What do you think is the best setup?


----------



## FAST6191 (Apr 7, 2020)

Is this for a poor man's measuring/comparison setup or for actual play? If for actual play do you actually notice it that much?

Similarly we have seen a few devices ( https://www.gc-forever.com/wiki/index.php?title=Game_Boy_Interface/Speedrunning_Edition ) and emulators improve on original system latency by various means (if the copying of the control state and acting upon it happened late this would skip that, some also did predictive things).

Anyway I would imagine something that also works with CRT is probably best. That does in turn mean PS3, original xbox (though 360 can use analogue out and its homebrew scene picked up a tiny bit), and wii. Never really seen anybody set out to measure them properly though (glitches in emulation or lack of options over PC usually being the issue there), and while the odd speedrunner might care at some level they tend to go for consistency more.

Wonder where this one will go.


----------



## ChiefReginod (Apr 7, 2020)

I notice it for sure on some setups, especially if an emulator is already pushing a system to its max. SNES9x on PSP is a good example. Most games are fine but there's very noticeable latency on some, even in games without a ton of graphic effects.

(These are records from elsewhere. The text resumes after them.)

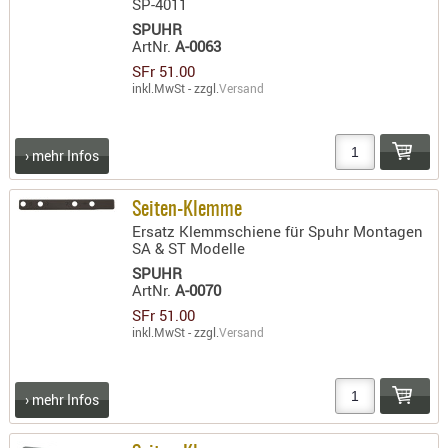
SP-4011
SPUHR
ArtNr.
A-0063
SFr 51.00
inkl.MwSt - zzgl.
Versand
› mehr Infos
Seiten-Klemme
Ersatz Klemmschiene für Spuhr Montagen
SA & ST Modelle
SPUHR
ArtNr.
A-0070
SFr 51.00
inkl.MwSt - zzgl.
Versand
› mehr Infos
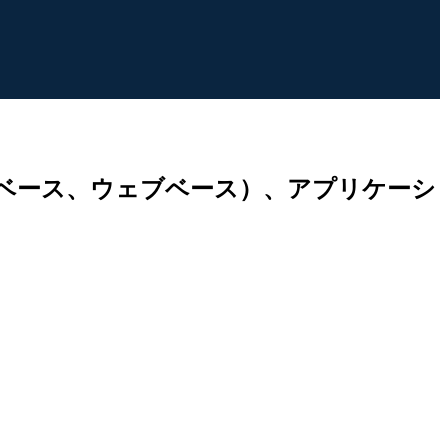
ベース、ウェブベース）、アプリケーシ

I have a PC graphics card with composite out but there's noticeable display lag even comparing it side by side with the PC's HD monitor. I'm sure there are cards that output analog faster since this depends on the digital-to-analog conversion process, but the point is that it's not the same from chip to chip. This is why I'm not so sure that the presence of analog output on consoles is a good indicator of display speed. The DAC speed is surely better on some than others.

Ultimately I just want to play Mike Tyson's Punch-Out without wondering whether it's the latency or I'm just not fast enough anymore.


----------



## Tom Bombadildo (Apr 8, 2020)

Something that should be kept in mind is that all emulation, regardless of platform, will have _some_ input lag.

But, the Libretro team actually developed a method to remove nearly all perceivable input these days so whatever you choose to use for emulation, you should be using Retrorach, and you should make sure it supports their latency reduction setting (I believe PC, Android, iOS, PS3, Wii, and OG Xbox all did at launch, but I'm not 100% sure if they added any additional platforms after that).

I believe the best platform for native CRT support would probably be the Wii, it supports 240p officially (although for emulators I believe you need to edit certain settings to enable it, but that's not a problem), should play all 8-16bit consoles without issues, and does support the latency reduction option on Retroarch so there should be minimal perceivable input lag for whatever you're doing.


----------



## JuanBaNaNa (Apr 8, 2020)

CRT?
PC:


Wii + Sony Trinitron:


----------



## Fishaman P (Apr 8, 2020)

CRT Emudriver v2, Retroarch with all of its input tweaks (late polling, runahead, swapchain/audio buffer settings), parallel port wired controllers if your system can do it otherwise USB controllers. Teensy is a good choice to make low lag controller adapters.


----------